For one hour last Wednesday evening, the contestants in the race for the U.S. Senate seat debated, with appropriate seriousness, the questions of strategic arms control, NATO forces, trade relations, immigration, Middle East policy and human rights.
The forum arranged by the League of Women Voters for Gov. Edmund G. (Jerry) Brown Jr., the Democratic nominee, and San Diego Mayor Pete Wilson, his Republican opponent, was remarkably devoid of verbal tricks and cheap shots. Both men clearly had prepared well for the confrontation and both spoke with clarity and occasional eloquence.
It was a welcome change from the pattern of a campaign that, like many others this year, has been dominated by 30-second TV spots aimed mainly at denigrating the character, consistency and competence of the opposition.
The only trouble was that if you did not happen to be within range of a San Francisco television station, you had difficulty seeing it.
The debate was carried live by two stations here, but in the massive Los Angeles TV market, where 40 percent of the state's voters live, it was available only on the UHF public television outlet, and there with a two-hour delay.
The commercial stations in Los Angeles -- and in most other cities -- declined to make room for the debate on their schedules. This might be thought of as simply an expression of characteristic Los Angeles disdain for anything originating in San Francisco. But, as of now, none of the stations is planning to televise Monday's second and final debate -- which is being held in Los Angeles.
What the broadcasters are saying, in essence, is that their normal commercial fare is more important than the exposure of their hge audiences to the views of the men whose policies may decide the ratification of future nuclear weapons treaties or the shape of future defense budgets.
This is not a parochial matter. The three main channels in Los Angeles are owned and operated by the national networks, and their management decisions reflect a set of values endemic in that industry. Complaints of lack of television coverage of the campaign have been heard in many states this year.
These stations are huge profit centers, with some of the profits in an election year coming from the millions of dollars of individual political contributions that are funneled directly into television advertising.
Television swallows those dollars and then, often, on its news shows and commentaries, joins the denunciation of the distorted and negative messages of the 30-second ads it runs.
The response of television executives to this kind of complaint is that they cover the highlights of the debate on their news shows, just as newspapers do in their columns. That is fine, as far as it goes.
But it is clear that the value of a campaign debate, like the value of a televised presidential press conference, is the rare opportunity the voters have to watch public men answer questions at length. They can hear the candidates' views, not in capsule but in the round, and form their own conclusions on the men and the issues.
Voters who had doubts about Brown and Wilson would, I think, have been pleased by the knowledge they displayed and the calm, reasoned way they presented their views.
Those voters would have learned that there is broad agreement between them on the next steps in the Middle East, that they share an aversion toward protectionist measures in foreign trade and are clearly conscious of the domestic and foreign pressures that must be adjusted in our immigration policy.

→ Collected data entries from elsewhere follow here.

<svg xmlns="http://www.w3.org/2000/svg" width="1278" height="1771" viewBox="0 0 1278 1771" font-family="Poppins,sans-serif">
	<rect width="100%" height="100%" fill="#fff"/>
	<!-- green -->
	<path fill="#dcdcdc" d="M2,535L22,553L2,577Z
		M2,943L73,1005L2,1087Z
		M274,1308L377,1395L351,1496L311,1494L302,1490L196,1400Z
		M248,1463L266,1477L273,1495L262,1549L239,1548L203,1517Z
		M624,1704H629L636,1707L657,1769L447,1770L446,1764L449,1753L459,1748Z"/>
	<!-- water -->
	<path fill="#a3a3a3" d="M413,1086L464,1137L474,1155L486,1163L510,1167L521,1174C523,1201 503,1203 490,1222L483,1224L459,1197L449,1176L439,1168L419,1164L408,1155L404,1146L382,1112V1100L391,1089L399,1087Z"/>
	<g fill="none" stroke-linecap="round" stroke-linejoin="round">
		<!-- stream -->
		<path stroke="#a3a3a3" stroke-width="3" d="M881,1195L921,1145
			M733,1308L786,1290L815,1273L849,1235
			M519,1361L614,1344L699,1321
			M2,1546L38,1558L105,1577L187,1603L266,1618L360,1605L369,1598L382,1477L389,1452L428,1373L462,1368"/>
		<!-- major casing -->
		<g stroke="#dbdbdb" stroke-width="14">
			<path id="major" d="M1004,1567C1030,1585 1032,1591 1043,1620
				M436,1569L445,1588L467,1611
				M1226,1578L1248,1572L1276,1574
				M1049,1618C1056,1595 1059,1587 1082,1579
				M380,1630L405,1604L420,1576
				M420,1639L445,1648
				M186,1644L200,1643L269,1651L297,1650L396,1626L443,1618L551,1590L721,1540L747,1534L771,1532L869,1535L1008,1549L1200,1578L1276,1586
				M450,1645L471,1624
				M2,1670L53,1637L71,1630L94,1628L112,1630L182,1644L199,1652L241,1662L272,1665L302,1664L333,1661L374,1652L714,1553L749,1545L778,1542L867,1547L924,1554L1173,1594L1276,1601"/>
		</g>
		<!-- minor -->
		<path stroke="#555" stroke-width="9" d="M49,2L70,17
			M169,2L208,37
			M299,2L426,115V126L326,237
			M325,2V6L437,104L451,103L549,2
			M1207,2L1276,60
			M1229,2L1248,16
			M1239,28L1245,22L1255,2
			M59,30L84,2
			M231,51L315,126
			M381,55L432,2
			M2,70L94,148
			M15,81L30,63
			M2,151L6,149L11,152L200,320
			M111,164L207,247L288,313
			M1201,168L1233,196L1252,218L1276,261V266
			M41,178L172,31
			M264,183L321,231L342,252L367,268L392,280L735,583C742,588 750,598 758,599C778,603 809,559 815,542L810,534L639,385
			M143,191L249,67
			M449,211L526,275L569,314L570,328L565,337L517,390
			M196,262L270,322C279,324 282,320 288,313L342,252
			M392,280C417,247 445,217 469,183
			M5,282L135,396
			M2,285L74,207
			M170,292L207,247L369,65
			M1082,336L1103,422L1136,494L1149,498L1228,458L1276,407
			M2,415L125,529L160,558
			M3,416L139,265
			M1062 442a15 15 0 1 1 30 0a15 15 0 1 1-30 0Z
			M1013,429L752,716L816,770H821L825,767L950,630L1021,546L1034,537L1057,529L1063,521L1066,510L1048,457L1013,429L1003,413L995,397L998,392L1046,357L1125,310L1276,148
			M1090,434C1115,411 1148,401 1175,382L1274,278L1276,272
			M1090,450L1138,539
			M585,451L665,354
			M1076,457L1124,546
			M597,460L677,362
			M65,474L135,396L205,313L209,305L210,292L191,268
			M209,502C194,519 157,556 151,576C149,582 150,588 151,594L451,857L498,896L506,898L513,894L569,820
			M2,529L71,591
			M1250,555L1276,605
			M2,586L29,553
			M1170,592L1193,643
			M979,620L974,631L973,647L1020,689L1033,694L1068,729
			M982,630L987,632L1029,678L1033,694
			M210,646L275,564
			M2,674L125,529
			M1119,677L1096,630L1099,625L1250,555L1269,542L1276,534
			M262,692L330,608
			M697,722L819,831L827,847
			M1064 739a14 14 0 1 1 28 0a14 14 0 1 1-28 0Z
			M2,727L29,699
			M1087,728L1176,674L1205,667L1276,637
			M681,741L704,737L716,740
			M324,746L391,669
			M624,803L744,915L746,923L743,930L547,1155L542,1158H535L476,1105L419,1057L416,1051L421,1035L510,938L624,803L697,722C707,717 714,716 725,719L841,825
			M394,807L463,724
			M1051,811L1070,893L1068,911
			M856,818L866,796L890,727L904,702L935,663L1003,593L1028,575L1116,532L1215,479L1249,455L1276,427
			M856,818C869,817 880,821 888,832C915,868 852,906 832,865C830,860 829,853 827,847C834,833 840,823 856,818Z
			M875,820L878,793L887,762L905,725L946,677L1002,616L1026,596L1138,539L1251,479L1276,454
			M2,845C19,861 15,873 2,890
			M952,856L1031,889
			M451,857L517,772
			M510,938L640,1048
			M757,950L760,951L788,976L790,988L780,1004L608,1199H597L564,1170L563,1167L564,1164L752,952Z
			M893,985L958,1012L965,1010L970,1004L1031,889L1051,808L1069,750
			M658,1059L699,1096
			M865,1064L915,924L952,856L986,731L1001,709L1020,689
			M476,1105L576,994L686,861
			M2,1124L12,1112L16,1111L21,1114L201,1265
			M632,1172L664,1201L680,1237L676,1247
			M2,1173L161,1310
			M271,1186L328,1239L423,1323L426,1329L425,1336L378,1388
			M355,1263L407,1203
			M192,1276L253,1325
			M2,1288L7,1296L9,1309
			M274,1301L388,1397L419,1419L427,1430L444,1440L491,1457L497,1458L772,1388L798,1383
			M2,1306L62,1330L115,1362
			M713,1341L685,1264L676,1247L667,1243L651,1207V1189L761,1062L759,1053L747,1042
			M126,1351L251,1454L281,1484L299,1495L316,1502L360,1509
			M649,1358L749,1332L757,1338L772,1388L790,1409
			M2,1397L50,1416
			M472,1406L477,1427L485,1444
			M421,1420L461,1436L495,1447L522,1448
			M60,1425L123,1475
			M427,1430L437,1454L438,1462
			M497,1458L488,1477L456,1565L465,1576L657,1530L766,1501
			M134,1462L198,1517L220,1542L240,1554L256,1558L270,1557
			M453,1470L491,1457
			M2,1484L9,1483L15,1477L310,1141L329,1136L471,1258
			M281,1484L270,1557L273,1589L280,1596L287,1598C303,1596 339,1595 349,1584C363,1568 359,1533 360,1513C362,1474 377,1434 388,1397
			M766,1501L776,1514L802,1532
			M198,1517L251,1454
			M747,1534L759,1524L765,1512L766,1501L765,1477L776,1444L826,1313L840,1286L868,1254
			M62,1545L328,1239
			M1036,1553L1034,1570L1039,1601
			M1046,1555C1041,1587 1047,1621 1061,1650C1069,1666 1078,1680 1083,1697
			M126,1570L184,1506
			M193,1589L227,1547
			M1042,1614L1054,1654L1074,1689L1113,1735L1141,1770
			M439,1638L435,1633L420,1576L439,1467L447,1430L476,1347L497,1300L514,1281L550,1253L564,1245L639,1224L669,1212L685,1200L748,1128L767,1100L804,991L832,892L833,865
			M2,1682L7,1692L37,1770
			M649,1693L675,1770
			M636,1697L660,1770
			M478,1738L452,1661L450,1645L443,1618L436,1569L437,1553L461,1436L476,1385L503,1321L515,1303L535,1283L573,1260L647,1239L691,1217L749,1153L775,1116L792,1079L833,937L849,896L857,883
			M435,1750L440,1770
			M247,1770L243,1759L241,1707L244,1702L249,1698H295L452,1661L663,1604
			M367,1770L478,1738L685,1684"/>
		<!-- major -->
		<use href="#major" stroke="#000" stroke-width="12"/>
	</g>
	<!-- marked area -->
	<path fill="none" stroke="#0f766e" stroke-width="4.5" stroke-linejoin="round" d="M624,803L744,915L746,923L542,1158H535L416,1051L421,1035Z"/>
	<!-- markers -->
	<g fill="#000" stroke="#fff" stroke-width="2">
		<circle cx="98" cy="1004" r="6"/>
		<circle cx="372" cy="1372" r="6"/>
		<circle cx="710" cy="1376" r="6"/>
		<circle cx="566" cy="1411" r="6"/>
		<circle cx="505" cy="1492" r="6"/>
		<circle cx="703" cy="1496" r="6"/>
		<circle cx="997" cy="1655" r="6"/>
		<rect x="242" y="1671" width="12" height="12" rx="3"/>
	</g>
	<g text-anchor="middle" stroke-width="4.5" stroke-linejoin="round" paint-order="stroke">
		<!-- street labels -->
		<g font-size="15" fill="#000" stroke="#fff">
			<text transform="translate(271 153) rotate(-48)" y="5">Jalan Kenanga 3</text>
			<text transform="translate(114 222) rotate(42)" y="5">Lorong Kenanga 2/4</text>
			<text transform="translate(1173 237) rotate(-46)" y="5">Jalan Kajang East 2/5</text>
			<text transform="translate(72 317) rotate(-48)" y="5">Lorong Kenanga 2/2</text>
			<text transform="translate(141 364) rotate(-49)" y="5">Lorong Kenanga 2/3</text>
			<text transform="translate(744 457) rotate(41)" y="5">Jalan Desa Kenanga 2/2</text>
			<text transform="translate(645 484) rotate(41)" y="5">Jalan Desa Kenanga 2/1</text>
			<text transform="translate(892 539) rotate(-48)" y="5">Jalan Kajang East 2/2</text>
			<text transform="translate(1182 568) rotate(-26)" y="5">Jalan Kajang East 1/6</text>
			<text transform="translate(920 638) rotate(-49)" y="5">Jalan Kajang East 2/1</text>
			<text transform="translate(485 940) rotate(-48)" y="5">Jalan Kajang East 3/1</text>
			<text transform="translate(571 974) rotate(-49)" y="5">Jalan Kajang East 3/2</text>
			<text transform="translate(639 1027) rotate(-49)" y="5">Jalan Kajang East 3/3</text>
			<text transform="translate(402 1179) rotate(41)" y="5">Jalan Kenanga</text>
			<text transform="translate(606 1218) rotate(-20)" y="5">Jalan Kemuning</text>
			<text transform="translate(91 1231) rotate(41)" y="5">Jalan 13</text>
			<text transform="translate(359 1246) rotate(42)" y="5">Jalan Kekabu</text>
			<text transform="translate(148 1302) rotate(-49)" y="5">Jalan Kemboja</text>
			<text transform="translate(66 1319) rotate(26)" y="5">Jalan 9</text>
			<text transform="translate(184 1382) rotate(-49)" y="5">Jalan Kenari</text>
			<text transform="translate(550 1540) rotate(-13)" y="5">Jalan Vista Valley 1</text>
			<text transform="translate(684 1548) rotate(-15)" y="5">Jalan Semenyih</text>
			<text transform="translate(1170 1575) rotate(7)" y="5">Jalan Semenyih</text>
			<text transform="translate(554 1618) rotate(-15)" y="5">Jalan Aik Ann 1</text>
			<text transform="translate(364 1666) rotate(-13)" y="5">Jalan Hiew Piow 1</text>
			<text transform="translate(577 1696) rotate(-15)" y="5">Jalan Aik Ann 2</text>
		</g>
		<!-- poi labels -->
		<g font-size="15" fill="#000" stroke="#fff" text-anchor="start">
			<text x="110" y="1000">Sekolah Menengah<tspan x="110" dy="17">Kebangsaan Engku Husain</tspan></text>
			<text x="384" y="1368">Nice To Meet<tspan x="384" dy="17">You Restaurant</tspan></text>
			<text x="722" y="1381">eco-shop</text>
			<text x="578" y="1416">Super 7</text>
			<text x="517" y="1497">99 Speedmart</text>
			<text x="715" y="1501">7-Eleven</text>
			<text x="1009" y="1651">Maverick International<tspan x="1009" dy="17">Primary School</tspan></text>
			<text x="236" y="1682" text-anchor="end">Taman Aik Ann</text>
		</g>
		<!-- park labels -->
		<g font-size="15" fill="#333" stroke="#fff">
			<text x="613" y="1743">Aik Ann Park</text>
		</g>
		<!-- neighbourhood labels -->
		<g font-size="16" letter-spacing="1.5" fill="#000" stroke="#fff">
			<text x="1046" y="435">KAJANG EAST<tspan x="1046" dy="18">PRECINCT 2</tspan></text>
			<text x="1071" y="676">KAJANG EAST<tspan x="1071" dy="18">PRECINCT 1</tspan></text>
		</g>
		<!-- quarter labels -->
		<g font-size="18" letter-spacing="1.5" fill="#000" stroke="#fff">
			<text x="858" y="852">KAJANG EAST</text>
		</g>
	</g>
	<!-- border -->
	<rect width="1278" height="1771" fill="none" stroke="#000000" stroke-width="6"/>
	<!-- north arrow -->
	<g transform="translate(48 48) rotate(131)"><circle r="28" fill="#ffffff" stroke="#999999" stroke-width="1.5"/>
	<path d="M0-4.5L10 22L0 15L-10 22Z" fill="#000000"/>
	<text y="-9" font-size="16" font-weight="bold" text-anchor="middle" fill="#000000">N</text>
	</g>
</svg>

More important, they would have heard them define their differences on the best strategy for achieving a nuclear arms agreement and the best way to defend Western Europe in the next decade. The debate over the appropriate role of conventional and nuclear arms -- the costs and the risks of both -- is about as important as any issue likely to face the Senate in the coming years.
But voters in Los Angeles did not see that debate. On the CBS affiliate, they saw an episode of "Seven Brides for Seven Brothers," in which "a romance between Crane and a veterinarian turns into a dilemma when the vet is awarded a medical internship that will separate them," to quote the listing in the Los Angeles Times.
On the NBC affiliate, it was "Real People," with "the salute to Chicago," including "baseball legends of Wrigley Field, Mayor Jane Byrne . . . a cheeseburger emporium made famous by "Saturday Night Live," a man who designs Miss America Swimsuits, a cat that predicts the weather," and, as the saying goes, other wonders too numerous to catalog.
On the ABC affiliate, it was the 1968 Rock Hudson film, "Ice Station Zebra," which presumably would have melted if its showing had been delayed after 14 years.
I would like to hear the explanations of the television executives who blanked out the debate for these programs, and I will share their comments with you if and when they arrive.